Starting July 3, the retailer will also resume its pre-coronavirus hours for most pharmacies and vision centers. Most pharmacies will be open from 9 a.m. to 9 p.m. Monday through Friday, 9 a.m. to 7 p.m. on Saturday, and 10 a.m. to 6 p.m. on Sunday. Vision centers will open from 9 a.m. to 8 p.m. on Mondays.
"When the pandemic started to hit hard early last year, we restricted our shopping hours," Smith added. "We said then that we would continue to stay very close to the best science and guidance around the virus and make business choices aimed at protecting the health and safety of our customers and associates."
In March 2020, Walmart – like most companies – had drastically reduced its hours with stores across the nation opening an hour later and closing by 8:30 p.m. local time.
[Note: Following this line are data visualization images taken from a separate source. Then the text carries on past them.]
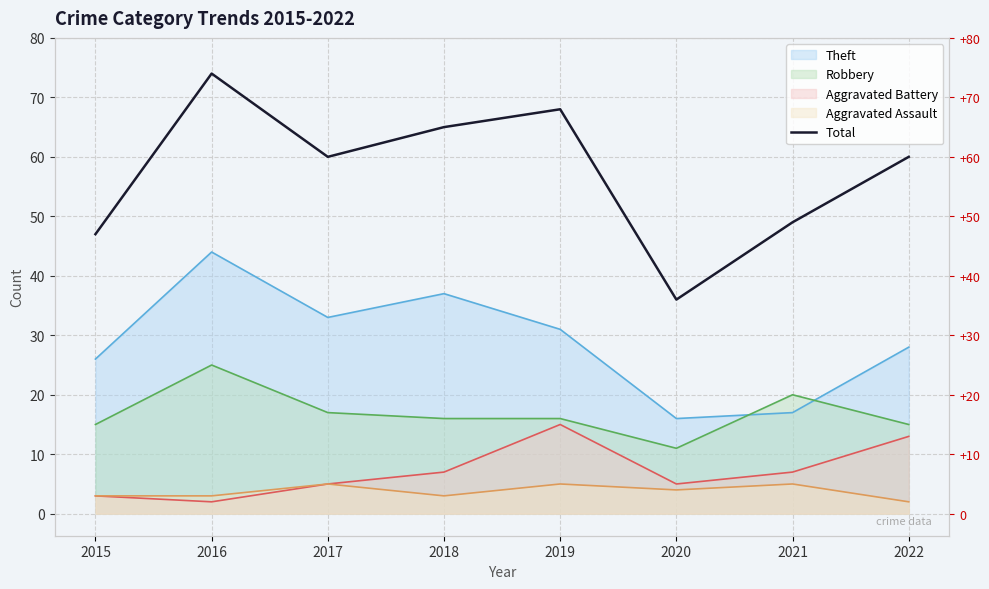

What is the ratio of the value at 2015 to the value at 2016?

0.6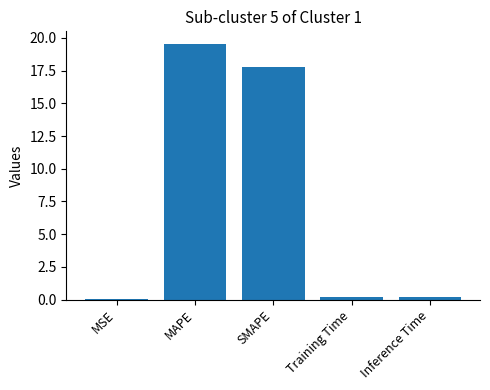

What is the sum of all values?

37.7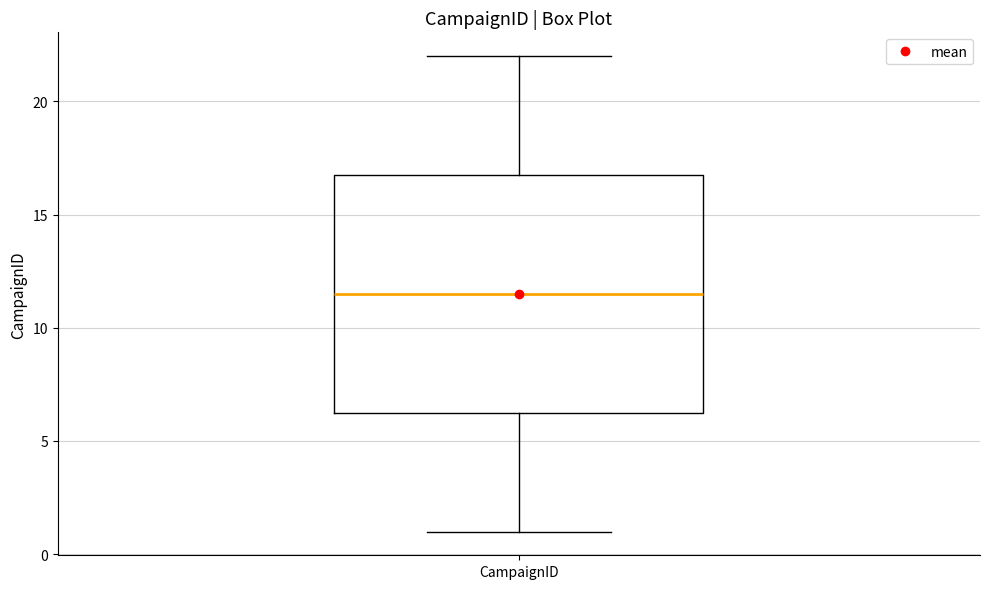

Read this box plot against the y-axis: the position of the median line, the range covered by the box, and the ends of both whiskers. The values are not printed on the chart, so give them approximately, as read against the axis.

median 11.5, box 6.5 to 17.0, whiskers 1.0 to 22.0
However, the company slowly began to extend its hours in August, pushing the closing time to 10 p.m. for more than 4,000 locations.
By November, store hours were extended to 11 p.m. to provide "customers with greater options to shop for the food, medicine and supplies they need," the company said.
Although the company is making significant adjustments to its operations, officials acknowledged that "the pandemic is not over" and reiterated that safety is its first priority.
For instance, customers who are not fully vaccinated are encouraged to wear masks or face coverings while shopping inside its stores and its associates will still be dedicated to sanitizing.